Mickey Kaus, Barack Obama, and 'Humanitarian Imperialism.'

“Humanitarian imperialism” is the phrase Mickey’s come up with to describe Whatever The Heck It Is We’re Doing These Days In Eurasia, and it’s a good one.  It’s also one that implies a constant, low-level state of war that goes a good deal beyond the one that we’re in now; and I should make a distinction here between the Bush and the (unstated) Obama Doctrines.  The Bush Doctrine assumed that, under the right conditions, a long-term war could be over: “as they stand up we will stand down,” and all that.  The Obama Doctrine – as described by Mickey – assumes that war will be what he called ‘routinized’ – and accepted, as part of the cost of doing what is pretty explicitly Imperial business.  And by Imperial Mickey explicitly means something very, very Victorian, which is ironic on a variety of levels.
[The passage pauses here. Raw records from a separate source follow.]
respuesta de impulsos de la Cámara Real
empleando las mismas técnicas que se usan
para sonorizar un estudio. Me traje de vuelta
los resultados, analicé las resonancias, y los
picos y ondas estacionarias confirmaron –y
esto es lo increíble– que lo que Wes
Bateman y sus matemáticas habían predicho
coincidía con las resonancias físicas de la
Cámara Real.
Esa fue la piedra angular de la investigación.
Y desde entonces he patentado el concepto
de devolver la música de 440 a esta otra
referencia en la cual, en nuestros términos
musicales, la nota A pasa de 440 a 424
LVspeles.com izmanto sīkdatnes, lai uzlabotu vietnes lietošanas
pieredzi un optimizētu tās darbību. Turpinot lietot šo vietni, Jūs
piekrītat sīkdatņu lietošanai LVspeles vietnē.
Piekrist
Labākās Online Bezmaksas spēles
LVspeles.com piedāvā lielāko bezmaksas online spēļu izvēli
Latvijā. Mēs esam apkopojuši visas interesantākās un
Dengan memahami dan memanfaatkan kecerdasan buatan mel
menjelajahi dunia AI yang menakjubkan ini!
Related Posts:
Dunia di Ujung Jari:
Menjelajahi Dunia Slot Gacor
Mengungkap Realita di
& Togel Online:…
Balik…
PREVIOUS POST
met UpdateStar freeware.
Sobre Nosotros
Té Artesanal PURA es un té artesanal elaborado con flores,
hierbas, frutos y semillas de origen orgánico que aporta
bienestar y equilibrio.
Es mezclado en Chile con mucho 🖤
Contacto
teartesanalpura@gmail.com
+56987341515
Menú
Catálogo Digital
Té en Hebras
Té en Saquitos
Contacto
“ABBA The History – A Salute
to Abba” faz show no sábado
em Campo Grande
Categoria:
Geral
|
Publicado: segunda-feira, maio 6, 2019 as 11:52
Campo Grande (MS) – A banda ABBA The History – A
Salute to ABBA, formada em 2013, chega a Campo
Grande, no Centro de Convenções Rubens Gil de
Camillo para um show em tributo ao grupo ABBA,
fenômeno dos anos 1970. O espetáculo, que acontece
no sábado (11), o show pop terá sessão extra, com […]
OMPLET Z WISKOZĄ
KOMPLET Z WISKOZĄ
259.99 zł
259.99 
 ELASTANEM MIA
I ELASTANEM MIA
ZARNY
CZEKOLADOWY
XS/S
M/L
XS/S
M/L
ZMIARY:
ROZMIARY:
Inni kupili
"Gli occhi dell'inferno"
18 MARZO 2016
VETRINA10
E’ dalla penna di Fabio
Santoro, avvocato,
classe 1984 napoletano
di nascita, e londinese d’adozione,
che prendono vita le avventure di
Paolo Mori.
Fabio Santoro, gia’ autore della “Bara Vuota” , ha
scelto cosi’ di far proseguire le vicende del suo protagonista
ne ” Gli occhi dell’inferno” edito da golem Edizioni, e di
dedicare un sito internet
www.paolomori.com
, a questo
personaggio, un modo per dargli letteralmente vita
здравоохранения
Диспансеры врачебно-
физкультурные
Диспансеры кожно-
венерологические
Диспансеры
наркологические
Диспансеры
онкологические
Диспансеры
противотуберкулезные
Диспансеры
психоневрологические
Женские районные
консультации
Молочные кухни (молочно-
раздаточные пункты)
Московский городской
Mickey is practically unique among Democratic pundits for being willing to actually give his honest opinion about things like this:

I’m not sure whether humanitarian imperialism is a good or bad thing. The world might be a distinctly better place overall if the U.N. could overthrow every dictatorship the Security Council could muster a majority to overthrow. But the accompanying  routinization of war is at least troubling, no?
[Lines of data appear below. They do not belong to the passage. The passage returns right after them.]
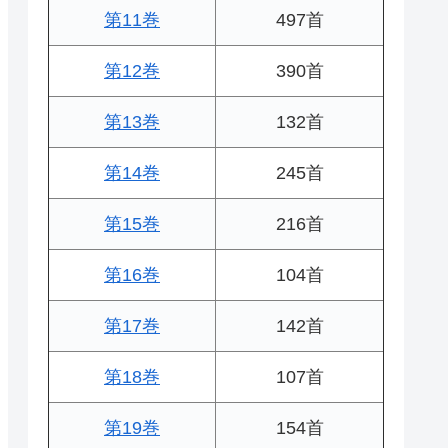
第11巻
497首
第12巻
390首
第13巻
132首
第14巻
245首
第15巻
216首
第16巻
104首
第17巻
142首
第18巻
107首
第19巻
154首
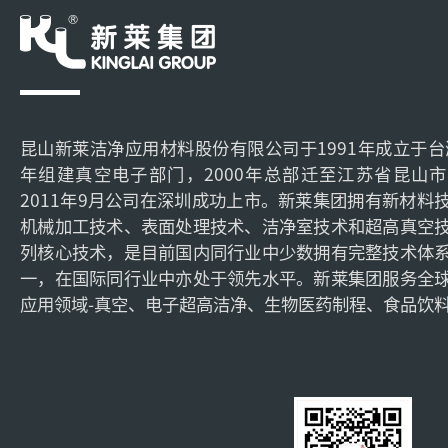
昆山新莱洁净应用材料股份有限公司于1991年成立于台湾
年组建真空电子部门，2000年总部迁至江苏省昆山
2011年9月公司在深圳成功上市。新莱集团拥有新材料
机械加工技术、表面处理技术、洁净室技术和超高真空
列核心技术，是目前国内同行业中少数拥有完整技术体
一，在国际同行业中亦处于领先水平。新莱集团服务全
应用领域-真空、电子超高洁净、生物医药制程、食品饮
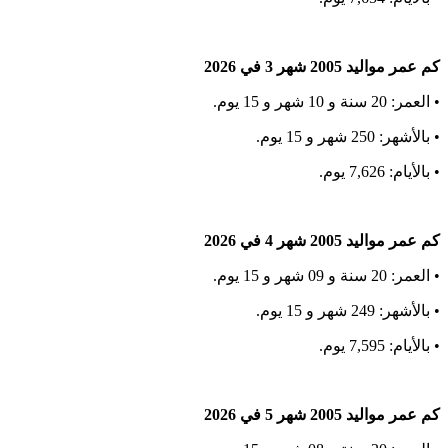
كم عمر مواليد 2005 شهر 3 في 2026
• العمر: 20 سنة و 10 شهر و 15 يوم.
• بالأشهر: 250 شهر و 15 يوم.
• بالأيام: 7,626 يوم.
كم عمر مواليد 2005 شهر 4 في 2026
• العمر: 20 سنة و 09 شهر و 15 يوم.
• بالأشهر: 249 شهر و 15 يوم.
• بالأيام: 7,595 يوم.
كم عمر مواليد 2005 شهر 5 في 2026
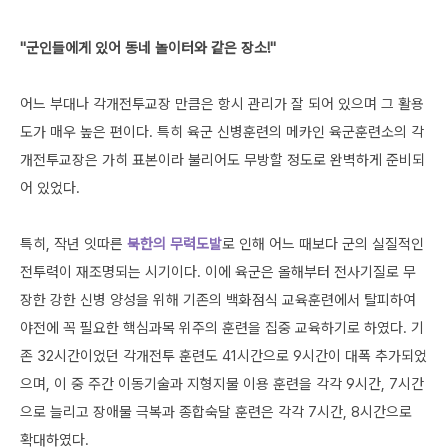
"군인들에게 있어 동네 놀이터와 같은 장소!"
어느 부대나 각개전투교장 만큼은 항시 관리가 잘 되어 있으며 그 활용
도가 매우 높은 편이다. 특히 육군 신병훈련의 메카인 육군훈련소의 각
개전투교장은 가히 표본이라 불리어도 무방할 정도로 완벽하게 준비되
어 있었다.
특히, 작년 잇따른
북한의 무력도발
로 인해 어느 때보다 군의 실질적인
전투력이 재조명되는 시기이다. 이에 육군은 올해부터 전사기질로 무
장한 강한 신병 양성을 위해 기존의 백화점식 교육훈련에서 탈피하여
야전에 꼭 필요한 핵심과목 위주의 훈련을 집중 교육하기로 하였다. 기
존 32시간이었던 각개전투 훈련도 41시간으로 9시간이 대폭 추가되었
으며, 이 중 주간 이동기술과 지형지물 이용 훈련을 각각 9시간, 7시간
으로 늘리고 장애물 극복과 종합숙달 훈련은 각각 7시간, 8시간으로
확대하였다.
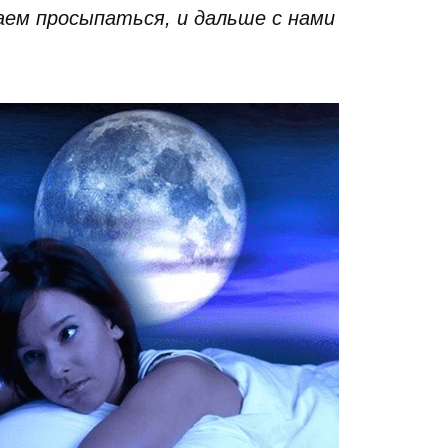
аем просыпаться, и дальше с нами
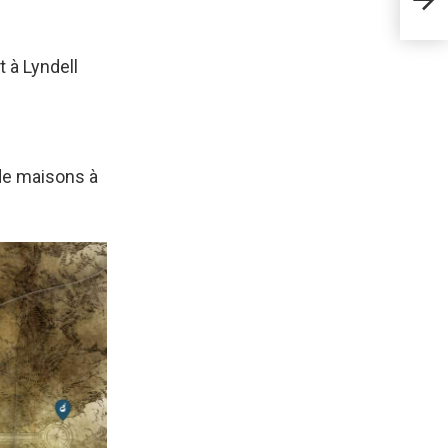
anci
 à Lyndell
 de maisons à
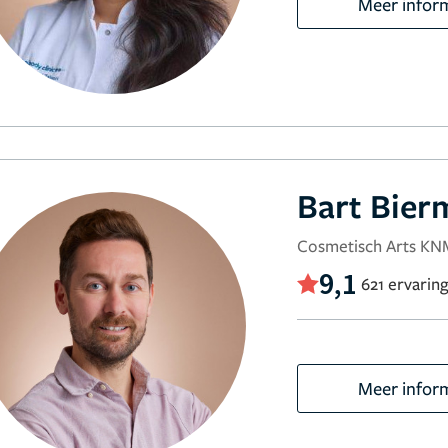
Meer infor
Bart Bier
Cosmetisch Arts KN
9,1
621 ervarin
Meer infor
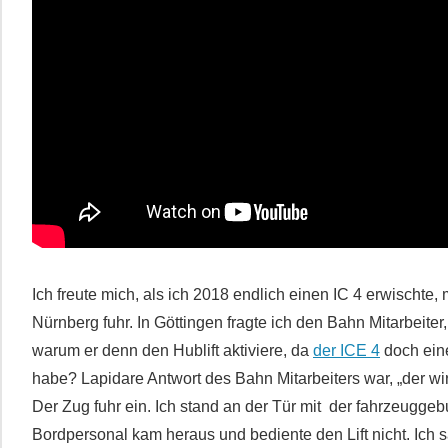
Ich freute mich, als ich 2018 endlich einen IC 4 erwischte,
Nürnberg fuhr. In Göttingen fragte ich den Bahn Mitarbeiter
warum er denn den Hublift aktiviere, da
der ICE 4
doch ein
habe? Lapidare Antwort des Bahn Mitarbeiters war, „der wir
Der Zug fuhr ein. Ich stand an der Tür mit der fahrzeugge
Bordpersonal kam heraus und bediente den Lift nicht. Ich 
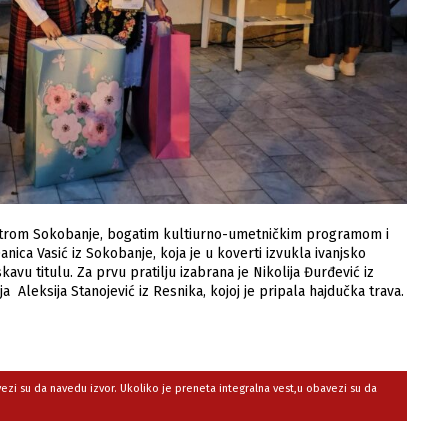
entrom Sokobanje, bogatim kultiurno-umetničkim programom i
nica Vasić iz Sokobanje, koja je u koverti izvukla ivanjsko
skavu titulu. Za prvu pratilju izabrana je Nikolija Đurđević iz
ja Aleksija Stanojević iz Resnika, kojoj je pripala hajdučka trava.
avezi su da navedu izvor. Ukoliko je preneta integralna vest,u obavezi su da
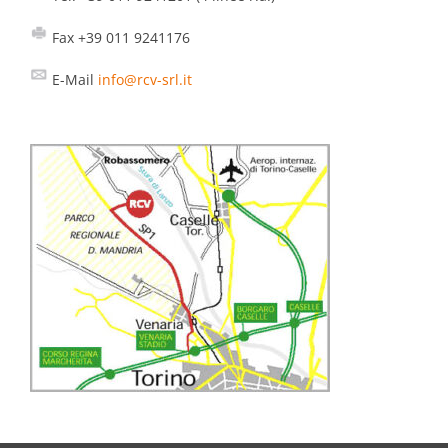
Fax +39 011 9241176
E-Mail
info@rcv-srl.it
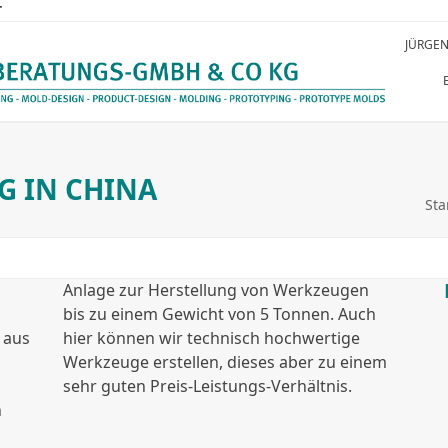
T
JÜRGEN
N
DATEN
HISTORIE
REFERENZEN
JOBS
G IN CHINA
Sta
Anlage zur Herstellung von Werkzeugen
bis zu einem Gewicht von 5 Tonnen. Auch
 aus
hier können wir technisch hochwertige
Werkzeuge erstellen, dieses aber zu einem
sehr guten Preis-Leistungs-Verhältnis.
n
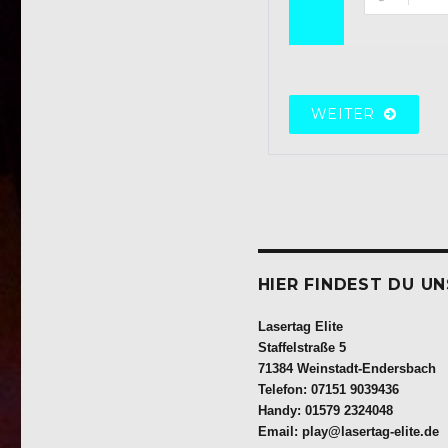
WEITER
HIER FINDEST DU UN
Lasertag Elite
Staffelstraße 5
71384 Weinstadt-Endersbach
Telefon: 07151 9039436
Handy: 01579 2324048
Email: play@lasertag-elite.de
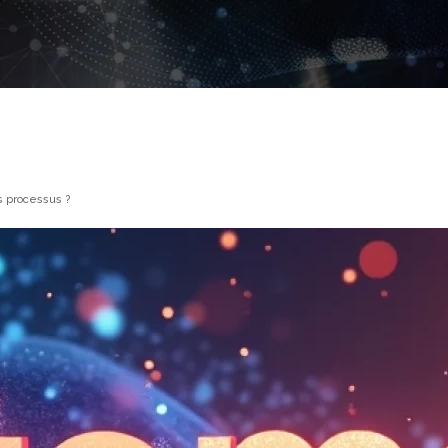
s processus ?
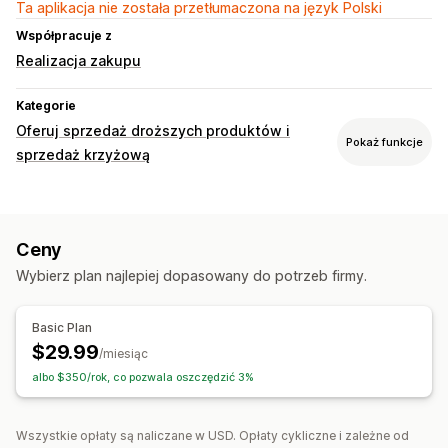
Ta aplikacja nie została przetłumaczona na język Polski
Współpracuje z
Realizacja zakupu
Kategorie
Oferuj sprzedaż droższych produktów i
Pokaż funkcje
sprzedaż krzyżową
Dostosowanie
Sprzedaż droższych produktów na stronie produktu
Ceny
Dodatki add-on obsługiwane jednym kliknięciem
Wybierz plan najlepiej dopasowany do potrzeb firmy.
Szuflada koszyka
Oferty i rekomendacje
Basic Plan
Dodatki do produktu
Często kupowane razem
$29.99
/miesiąc
albo $350/rok, co pozwala oszczędzić 3%
Wszystkie opłaty są naliczane w USD. Opłaty cykliczne i zależne od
My major (practical) problem with Humanitarian Imperialism?  I trust only about half of our political class to not utterly mess up such a thing from the get-go, and unfortunately it’s not the half that’s currently in charge of the executive branch.  But since my opinion on that is apparently irrelevant for the next two to six years, we might as do it properly.  Now, I know that my readers are mostly conservative and/or Republicans, which means that they can be expected to have at least a nodding familiarity with the classics of Western literature. For those who are neither, well: allow me to acquaint them with who is apparently the true author of Obama’s current “foreign policy.” Take it away, Rudyard Kipling:

Take up the White Man’s burden–
Send forth the best ye breed–
Go bind your sons to exile
To serve your captives’ need;
To wait in heavy harness,
On fluttered folk and wild–
Your new-caught, sullen peoples,
Half-devil and half-child.

Take up the White Man’s burden–
In patience to abide,
To veil the threat of terror
And check the show of pride;
By open speech and simple,
An hundred times made plain
To seek another’s profit,
And work another’s gain.

Take up the White Man’s burden–
The savage wars of peace–
Fill full the mouth of Famine
And bid the sickness cease;
And when your goal is nearest
The end for others sought,
Watch sloth and heathen Folly
Bring all your hopes to nought.

Take up the White Man’s burden–
No tawdry rule of kings,
But toil of serf and sweeper–
The tale of common things.
The ports ye shall not enter,
The roads ye shall not tread,
Go mark them with your living,
And mark them with your dead.

Take up the White Man’s burden–
And reap his old reward:
The blame of those ye better,
The hate of those ye guard–
The cry of hosts ye humour
(Ah, slowly!) toward the light:–
“Why brought he us from bondage,
Our loved Egyptian night?”

Take up the White Man’s burden–
Ye dare not stoop to less–
Nor call too loud on Freedom
To cloke your weariness;
By all ye cry or whisper,
By all ye leave or do,
The silent, sullen peoples
Shall weigh your gods and you.

Take up the White Man’s burden–
Have done with childish days–
The lightly proferred laurel,
The easy, ungrudged praise.
Comes now, to search your manhood
Through all the thankless years
Cold, edged with dear-bought wisdom,
The judgment of your peers!


Hey, I’m just the messenger.  And the guy who voted for the major American political party that goes to wars with a goal, and a plan. Hint: not the Democrats.